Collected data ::
-- Opening Marker --
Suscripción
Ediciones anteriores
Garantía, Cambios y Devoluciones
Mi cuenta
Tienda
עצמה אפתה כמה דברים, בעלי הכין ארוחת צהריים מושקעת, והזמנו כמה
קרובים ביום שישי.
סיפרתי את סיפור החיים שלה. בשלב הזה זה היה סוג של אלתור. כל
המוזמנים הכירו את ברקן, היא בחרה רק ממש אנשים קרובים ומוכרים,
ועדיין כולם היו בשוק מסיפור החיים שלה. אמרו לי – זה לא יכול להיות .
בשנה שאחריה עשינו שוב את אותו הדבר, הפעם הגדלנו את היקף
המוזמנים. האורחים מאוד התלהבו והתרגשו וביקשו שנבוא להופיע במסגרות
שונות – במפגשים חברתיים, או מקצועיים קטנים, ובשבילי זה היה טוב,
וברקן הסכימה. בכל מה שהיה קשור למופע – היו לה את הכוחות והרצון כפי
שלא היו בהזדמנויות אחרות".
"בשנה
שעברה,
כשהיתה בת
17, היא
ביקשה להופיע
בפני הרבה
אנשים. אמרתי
-- Closing Marker --
To-do item ::
Lay out every line of the material above as a Markdown table with two columns, No. and Line. Number the rows in order and leave out blank lines.

Solution for this task ::
| No. | Line |
|---|---|
| 1 | Suscripción |
| 2 | Ediciones anteriores |
| 3 | Garantía, Cambios y Devoluciones |
| 4 | Mi cuenta |
| 5 | Tienda |
| 6 | עצמה אפתה כמה דברים, בעלי הכין ארוחת צהריים מושקעת, והזמנו כמה |
| 7 | קרובים ביום שישי. |
| 8 | סיפרתי את סיפור החיים שלה. בשלב הזה זה היה סוג של אלתור. כל |
| 9 | המוזמנים הכירו את ברקן, היא בחרה רק ממש אנשים קרובים ומוכרים, |
| 10 | ועדיין כולם היו בשוק מסיפור החיים שלה. אמרו לי – זה לא יכול להיות . |
| 11 | בשנה שאחריה עשינו שוב את אותו הדבר, הפעם הגדלנו את היקף |
| 12 | המוזמנים. האורחים מאוד התלהבו והתרגשו וביקשו שנבוא להופיע במסגרות |
| 13 | שונות – במפגשים חברתיים, או מקצועיים קטנים, ובשבילי זה היה טוב, |
| 14 | וברקן הסכימה. בכל מה שהיה קשור למופע – היו לה את הכוחות והרצון כפי |
| 15 | שלא היו בהזדמנויות אחרות". |
| 16 | "בשנה |
| 17 | שעברה, |
| 18 | כשהיתה בת |
| 19 | 17, היא |
| 20 | ביקשה להופיע |
| 21 | בפני הרבה |
| 22 | אנשים. אמרתי |